Provided data Start Marker
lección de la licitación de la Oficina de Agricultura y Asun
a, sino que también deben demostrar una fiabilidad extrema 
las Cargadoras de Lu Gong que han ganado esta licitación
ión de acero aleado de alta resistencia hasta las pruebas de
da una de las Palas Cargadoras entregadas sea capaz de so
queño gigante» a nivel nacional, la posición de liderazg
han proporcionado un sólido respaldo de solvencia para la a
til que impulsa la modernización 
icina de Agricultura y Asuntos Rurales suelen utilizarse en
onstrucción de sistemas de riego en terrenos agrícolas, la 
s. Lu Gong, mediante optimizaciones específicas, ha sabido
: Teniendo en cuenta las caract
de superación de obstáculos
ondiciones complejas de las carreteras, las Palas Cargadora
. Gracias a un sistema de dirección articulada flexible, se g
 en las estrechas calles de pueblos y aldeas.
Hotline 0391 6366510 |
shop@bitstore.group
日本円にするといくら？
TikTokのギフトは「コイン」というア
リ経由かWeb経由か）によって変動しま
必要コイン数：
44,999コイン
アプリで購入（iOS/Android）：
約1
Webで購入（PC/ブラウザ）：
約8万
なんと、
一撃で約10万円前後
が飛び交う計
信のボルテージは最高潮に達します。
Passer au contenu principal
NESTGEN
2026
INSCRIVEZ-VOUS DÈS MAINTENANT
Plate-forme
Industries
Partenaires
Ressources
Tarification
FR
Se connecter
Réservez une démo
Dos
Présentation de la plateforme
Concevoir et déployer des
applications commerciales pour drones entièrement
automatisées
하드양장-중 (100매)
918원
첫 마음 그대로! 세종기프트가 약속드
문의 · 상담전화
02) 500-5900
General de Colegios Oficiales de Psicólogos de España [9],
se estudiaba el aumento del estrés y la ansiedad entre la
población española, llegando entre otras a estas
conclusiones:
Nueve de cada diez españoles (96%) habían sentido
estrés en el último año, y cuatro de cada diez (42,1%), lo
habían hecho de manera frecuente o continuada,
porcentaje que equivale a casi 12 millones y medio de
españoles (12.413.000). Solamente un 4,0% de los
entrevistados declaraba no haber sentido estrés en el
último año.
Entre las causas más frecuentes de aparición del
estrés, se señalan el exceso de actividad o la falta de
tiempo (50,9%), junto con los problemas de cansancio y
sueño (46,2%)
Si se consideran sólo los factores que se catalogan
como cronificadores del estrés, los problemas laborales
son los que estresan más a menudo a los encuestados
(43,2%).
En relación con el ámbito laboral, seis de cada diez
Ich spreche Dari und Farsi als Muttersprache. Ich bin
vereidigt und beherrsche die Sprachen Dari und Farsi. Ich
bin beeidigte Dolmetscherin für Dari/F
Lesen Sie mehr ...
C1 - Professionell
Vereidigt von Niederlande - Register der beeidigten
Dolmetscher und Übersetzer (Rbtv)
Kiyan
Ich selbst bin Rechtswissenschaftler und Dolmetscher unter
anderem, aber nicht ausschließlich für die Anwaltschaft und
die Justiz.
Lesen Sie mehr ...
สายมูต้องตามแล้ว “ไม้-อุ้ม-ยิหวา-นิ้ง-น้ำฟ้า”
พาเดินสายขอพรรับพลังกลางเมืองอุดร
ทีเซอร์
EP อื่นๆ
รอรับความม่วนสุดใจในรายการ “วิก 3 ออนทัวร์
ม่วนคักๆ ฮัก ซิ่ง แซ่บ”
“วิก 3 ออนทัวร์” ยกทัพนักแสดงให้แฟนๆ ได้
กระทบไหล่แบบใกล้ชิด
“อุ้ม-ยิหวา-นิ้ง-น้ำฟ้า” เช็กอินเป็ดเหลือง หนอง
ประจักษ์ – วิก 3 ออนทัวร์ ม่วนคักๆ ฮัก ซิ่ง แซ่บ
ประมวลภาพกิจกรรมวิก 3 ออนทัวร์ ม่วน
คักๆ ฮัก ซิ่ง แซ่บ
Provided data End Marker
Task item:
Write out all the rows above again, line for line, in the same order and with no changes.

Response area:
lección de la licitación de la Oficina de Agricultura y Asun
a, sino que también deben demostrar una fiabilidad extrema 
las Cargadoras de Lu Gong que han ganado esta licitación
ión de acero aleado de alta resistencia hasta las pruebas de
da una de las Palas Cargadoras entregadas sea capaz de so
queño gigante» a nivel nacional, la posición de liderazg
han proporcionado un sólido respaldo de solvencia para la a
til que impulsa la modernización 
icina de Agricultura y Asuntos Rurales suelen utilizarse en
onstrucción de sistemas de riego en terrenos agrícolas, la 
s. Lu Gong, mediante optimizaciones específicas, ha sabido
: Teniendo en cuenta las caract
de superación de obstáculos
ondiciones complejas de las carreteras, las Palas Cargadora
. Gracias a un sistema de dirección articulada flexible, se g
 en las estrechas calles de pueblos y aldeas.
Hotline 0391 6366510 |
shop@bitstore.group
日本円にするといくら？
TikTokのギフトは「コイン」というア
リ経由かWeb経由か）によって変動しま
必要コイン数：
44,999コイン
アプリで購入（iOS/Android）：
約1
Webで購入（PC/ブラウザ）：
約8万
なんと、
一撃で約10万円前後
が飛び交う計
信のボルテージは最高潮に達します。
Passer au contenu principal
NESTGEN
2026
INSCRIVEZ-VOUS DÈS MAINTENANT
Plate-forme
Industries
Partenaires
Ressources
Tarification
FR
Se connecter
Réservez une démo
Dos
Présentation de la plateforme
Concevoir et déployer des
applications commerciales pour drones entièrement
automatisées
하드양장-중 (100매)
918원
첫 마음 그대로! 세종기프트가 약속드
문의 · 상담전화
02) 500-5900
General de Colegios Oficiales de Psicólogos de España [9],
se estudiaba el aumento del estrés y la ansiedad entre la
población española, llegando entre otras a estas
conclusiones:
Nueve de cada diez españoles (96%) habían sentido
estrés en el último año, y cuatro de cada diez (42,1%), lo
habían hecho de manera frecuente o continuada,
porcentaje que equivale a casi 12 millones y medio de
españoles (12.413.000). Solamente un 4,0% de los
entrevistados declaraba no haber sentido estrés en el
último año.
Entre las causas más frecuentes de aparición del
estrés, se señalan el exceso de actividad o la falta de
tiempo (50,9%), junto con los problemas de cansancio y
sueño (46,2%)
Si se consideran sólo los factores que se catalogan
como cronificadores del estrés, los problemas laborales
son los que estresan más a menudo a los encuestados
(43,2%).
En relación con el ámbito laboral, seis de cada diez
Ich spreche Dari und Farsi als Muttersprache. Ich bin
vereidigt und beherrsche die Sprachen Dari und Farsi. Ich
bin beeidigte Dolmetscherin für Dari/F
Lesen Sie mehr ...
C1 - Professionell
Vereidigt von Niederlande - Register der beeidigten
Dolmetscher und Übersetzer (Rbtv)
Kiyan
Ich selbst bin Rechtswissenschaftler und Dolmetscher unter
anderem, aber nicht ausschließlich für die Anwaltschaft und
die Justiz.
Lesen Sie mehr ...
สายมูต้องตามแล้ว “ไม้-อุ้ม-ยิหวา-นิ้ง-น้ำฟ้า”
พาเดินสายขอพรรับพลังกลางเมืองอุดร
ทีเซอร์
EP อื่นๆ
รอรับความม่วนสุดใจในรายการ “วิก 3 ออนทัวร์
ม่วนคักๆ ฮัก ซิ่ง แซ่บ”
“วิก 3 ออนทัวร์” ยกทัพนักแสดงให้แฟนๆ ได้
กระทบไหล่แบบใกล้ชิด
“อุ้ม-ยิหวา-นิ้ง-น้ำฟ้า” เช็กอินเป็ดเหลือง หนอง
ประจักษ์ – วิก 3 ออนทัวร์ ม่วนคักๆ ฮัก ซิ่ง แซ่บ
ประมวลภาพกิจกรรมวิก 3 ออนทัวร์ ม่วน
คักๆ ฮัก ซิ่ง แซ่บ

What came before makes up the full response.